Biological Characterization and Cosmetic Potential of Natto Extract

Skin aging is a multifaceted biological process driven by genetic factors and accelerated by external stressors like UV radiation and environmental pollutants. These factors trigger the upregulation of matrix-degrading enzymes, specifically collagenase and elastase, which break down the skin’s structural proteins, leading to wrinkles and loss of elasticity. Simultaneously, overactive tyrosinase causes hyperpigmentation and reduced skin luminosity. To address these issues, there is a growing demand for natural, plant-derived bioactive agents. Natto, a fermented soybean product, was identified as a potential solution because the fermentation process by Bacillus subtilis var. natto significantly enhances the bioavailability of phenolic compounds and flavonoids. These compounds possess potent antioxidant and enzyme-inhibitory properties, making Natto a promising candidate for rejuvenating and brightening the skin.

Methods

Soybeans were fermented with Bacillus subtilis var. natto, freeze-dried, and extracted using 80% ethanol to produce Natto Powder Extract (NPE). The study quantified its phenolic and flavonoid content while assessing antioxidant activity through DPPH, ABTS, and FRAP assays. NPE’s inhibitory effects on collagenase, elastase, and tyrosinase were measured, and its impact on human dermal fibroblast proliferation and cytotoxicity was evaluated. Finally, an emulsion serum containing 1% NPE was formulated and subjected to six heating-cooling cycles to determine its physical stability, pH, and viscosity.

Key Findings

Bioactive Content: NPE yielded a 19.00% recovery with high concentrations of phenolics (20.64 mg GAE/g) and flavonoids (22.34 mg QE/g), enriched by microbial enzymatic activity during fermentation.

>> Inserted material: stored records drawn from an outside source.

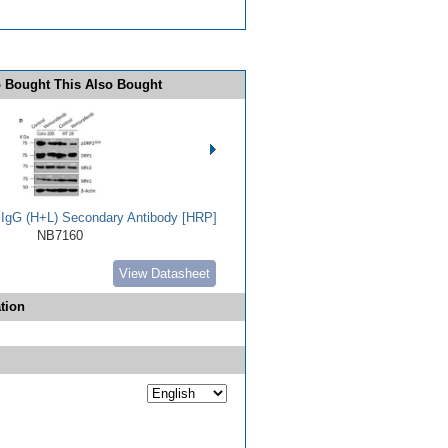
 Bought This Also Bought
t IgG (H+L) Secondary Antibody [HRP]
NB7160
View Datasheet
tion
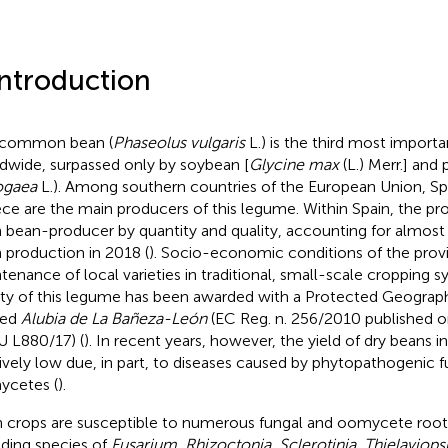
Introduction
 common bean (
Phaseolus vulgaris
L.) is the third most impor
dwide, surpassed only by soybean [
Glycine max
(L.) Merr.] and 
ogaea
L.). Among southern countries of the European Union, Spai
ce are the main producers of this legume. Within Spain, the pro
 bean-producer by quantity and quality, accounting for almost
 production in 2018 (
). Socio-economic conditions of the prov
tenance of local varieties in traditional, small-scale cropping s
ity of this legume has been awarded with a Protected Geograph
ed
Alubia de La Bañeza-León
(EC Reg. n. 256/2010 published 
 L880/17) (
). In recent years, however, the yield of dry beans 
tively low due, in part, to diseases caused by phytopathogenic f
cetes (
).
 crops are susceptible to numerous fungal and oomycete root
uding species of
Fusarium, Rhizoctonia, Sclerotinia
,
Thielaviop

Antioxidant Power: The extract demonstrated significant radical scavenging abilities, with IC50 values of 2.84 mg/mL for DPPH and 0.76 mg/mL for ABTS, correlating with its high polyphenol content.

Enzyme Inhibition: NPE effectively inhibited skin-aging enzymes, particularly elastase (IC50 0.98 mg/mL) and collagenase (IC50 2.64 mg/mL), likely through hydrophobic interactions and metal-chelating mechanisms.

Cell Proliferation: At non-cytotoxic concentrations (62.5 and 125 µg/mL), NPE significantly stimulated the proliferation of human dermal fibroblasts, reaching up to 111.39% compared to the control.

Formulation Stability: The developed emulsion serum remained stable throughout thermal stress testing, maintaining an acceptable pH (5.33) and viscosity without phase separation.

The novelty of this research lies in demonstrating that fermented Natto, traditionally a food staple, serves as a potent multi-functional cosmeceutical ingredient that simultaneously targets oxidation, enzymatic degradation, and cellular regeneration. By successfully integrating the extract into a stable serum, the study bridges the gap between traditional fermentation and modern skincare technology. Future implications suggest that NPE could become a primary active agent in anti-aging and skin-whitening products, though subsequent research must focus on its long-term clinical efficacy and safety in human subjects.